2 thoughts on “Symposium Book Club – Summary of Michelle LeBaron’s Articles About Culture and Negotiation Theory”

  1. Thanks, Jon.

    The Theatre of the Oppressed exercises can be great. The name comes from liberation struggles in Latin America but the exercises don’t necessarily deal with oppression as such. When I taught a negotiation and mediation course, a colleague in our Theater Department would lead the class in a series of these exercises, which were very powerful.
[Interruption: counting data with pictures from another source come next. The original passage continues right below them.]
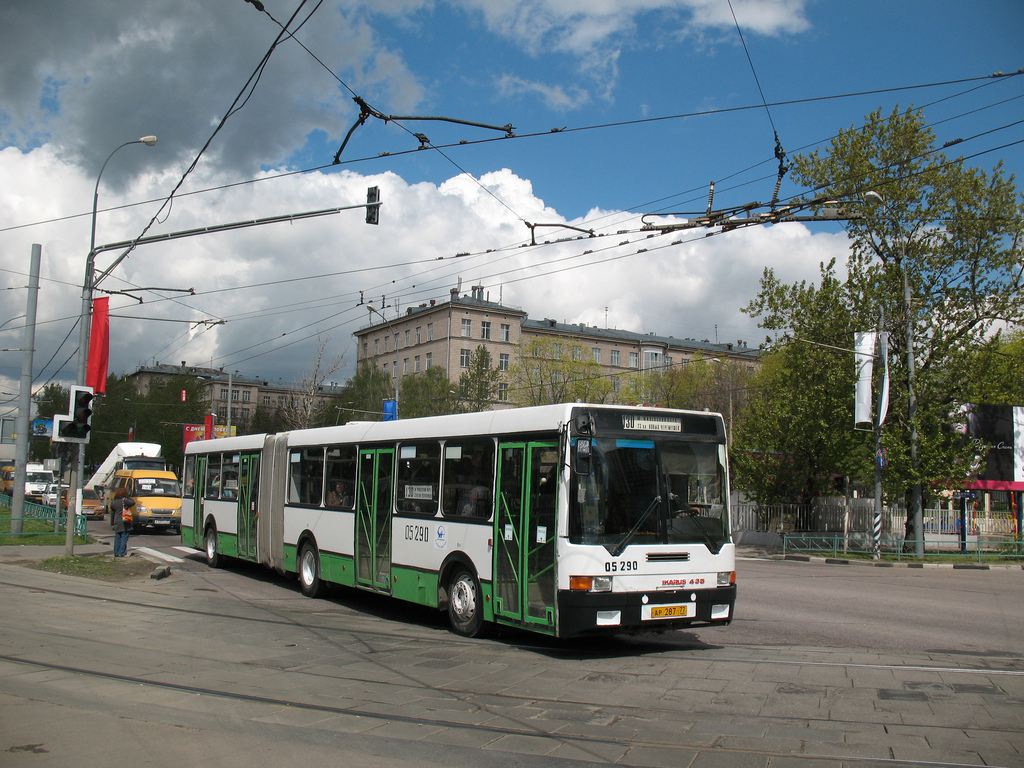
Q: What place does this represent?
A: It represents the pavement.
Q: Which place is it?
A: It is a pavement.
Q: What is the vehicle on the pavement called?
A: The vehicle is a car.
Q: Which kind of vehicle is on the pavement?
A: The vehicle is a car.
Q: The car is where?
A: The car is on the pavement.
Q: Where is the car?
A: The car is on the pavement.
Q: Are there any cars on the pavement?
A: Yes, there is a car on the pavement.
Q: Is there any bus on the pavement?
A: No, there is a car on the pavement.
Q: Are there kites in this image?
A: No, there are no kites.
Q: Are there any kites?
A: No, there are no kites.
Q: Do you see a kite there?
A: No, there are no kites.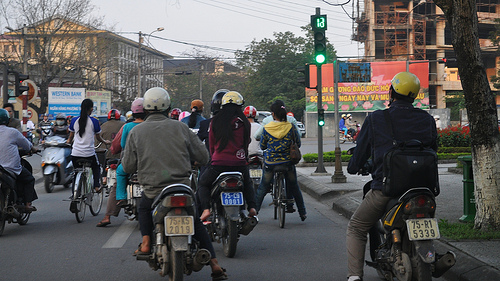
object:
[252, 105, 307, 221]
woman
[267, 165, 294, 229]
bike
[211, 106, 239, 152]
hair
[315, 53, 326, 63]
light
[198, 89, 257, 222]
couple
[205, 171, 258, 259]
motorcycle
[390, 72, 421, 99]
helmet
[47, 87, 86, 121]
sign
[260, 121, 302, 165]
hoodie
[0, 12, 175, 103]
building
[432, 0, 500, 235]
tree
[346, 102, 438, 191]
jacket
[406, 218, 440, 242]
license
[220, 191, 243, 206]
plate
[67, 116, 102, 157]
shirt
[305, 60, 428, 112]
sign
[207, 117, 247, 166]
sweater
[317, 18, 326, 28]
numbers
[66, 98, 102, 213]
woman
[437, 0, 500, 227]
trunk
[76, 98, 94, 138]
hair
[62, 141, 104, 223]
bike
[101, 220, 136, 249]
line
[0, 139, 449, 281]
road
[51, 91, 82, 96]
writing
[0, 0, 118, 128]
tree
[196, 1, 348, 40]
wires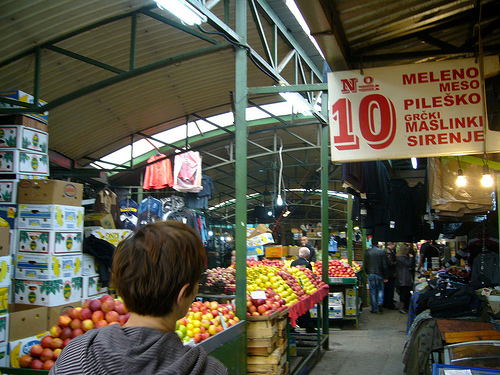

  2. A number of years ago Lela Love taught me a conflict understanding exercise from Augusto Boal (Theatre of the Oppressed) that had mediation trainees “sculpt” pairs of their fellow trainees into depictions of conflict, depictions of resolution and depictions of the process of moving from the former to the latter. Great exercise. Also Lande’s summary brings to mind Steven Pinker’s argument in Better Angels that the invention and spread of narrative fiction in the last two to three hundred years has been a contributing factor to the overall reduction in violence because it increases our facility with perspective taking.